* TUJUAN TUGAS A
Laporkan setiap baris dalam catatan di bawah yang memuat kata "context", dengan memperhatikan perbedaan huruf besar dan huruf kecil.

* TEKS YANG DIBERIKAN
::::::::

Dampak Makan Daging Terhadap Perubahan Iklim, Tidak Seperti yang Dibayangkan?

By National Geographic Indonesia, Minggu, 24 Maret 2019 | 09:05 WIB
(Olha Rohulya/Getty Images/iStockphoto)

Saya menunjukkan kesalahan ini dalam sebuah pidato kepada sesama ilmuwan di San Francisco pada 22 Maret 2010, yang menyebabkan membanjirnya liputan media. Sebagai catatan, FAO segera mengakui kesalahannya. Sayangnya, klaim awal agensi tersebut bahwa ternak bertanggung jawab atas bagian terbesar dari emisi gas rumah kaca dunia telah menerima pemberitaan luas. Hingga hari ini, kami berjuang untuk merevisi pemberitaan tersebut.

::::::::

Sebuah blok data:
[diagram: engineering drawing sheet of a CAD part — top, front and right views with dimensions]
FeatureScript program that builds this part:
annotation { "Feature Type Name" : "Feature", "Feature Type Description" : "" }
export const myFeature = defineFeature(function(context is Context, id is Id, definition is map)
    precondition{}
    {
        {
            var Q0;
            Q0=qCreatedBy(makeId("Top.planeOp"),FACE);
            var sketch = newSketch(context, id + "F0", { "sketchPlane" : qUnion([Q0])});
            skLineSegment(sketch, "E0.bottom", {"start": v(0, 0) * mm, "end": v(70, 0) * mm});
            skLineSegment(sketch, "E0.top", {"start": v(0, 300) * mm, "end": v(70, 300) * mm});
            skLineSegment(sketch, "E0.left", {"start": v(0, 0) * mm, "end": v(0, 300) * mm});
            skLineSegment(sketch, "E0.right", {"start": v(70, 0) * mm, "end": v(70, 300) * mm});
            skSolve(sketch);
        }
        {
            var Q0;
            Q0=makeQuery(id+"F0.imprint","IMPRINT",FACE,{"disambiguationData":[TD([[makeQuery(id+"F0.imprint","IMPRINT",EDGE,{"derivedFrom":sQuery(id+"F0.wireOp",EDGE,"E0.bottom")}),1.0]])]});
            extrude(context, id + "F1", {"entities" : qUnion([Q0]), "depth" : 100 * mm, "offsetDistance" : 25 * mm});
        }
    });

::::::::

* TUJUAN TUGAS B
Teruskan teks tentang dampak makan daging terhadap perubahan iklim di atas dengan menulis bagian berikutnya setelah kalimat terakhirnya.

* HASIL TUGAS A
export const myFeature = defineFeature(function(context is Context, id is Id, definition is map)
            var sketch = newSketch(context, id + "F0", { "sketchPlane" : qUnion([Q0])});
            extrude(context, id + "F1", {"entities" : qUnion([Q0]), "depth" : 100 * mm, "offsetDistance" : 25 * mm});

* HASIL TUGAS B
Dalam laporan penilaian terbarunya, FAO memperkirakan bahwa ternak menghasilkan 14,5% dari emisi GRK global yang berasal dari kegiatan manusia. Tidak ada penilaian lengkap yang sebanding untuk sektor transportasi secara keseluruhan. Namun, seperti yang telah ditunjukkan oleh Steinfeld, emisi langsung dari transportasi versus ternak bisa dibandingkan, dan hasilnya 14% dari emisi transportasi berbanding 5% dari peternakan.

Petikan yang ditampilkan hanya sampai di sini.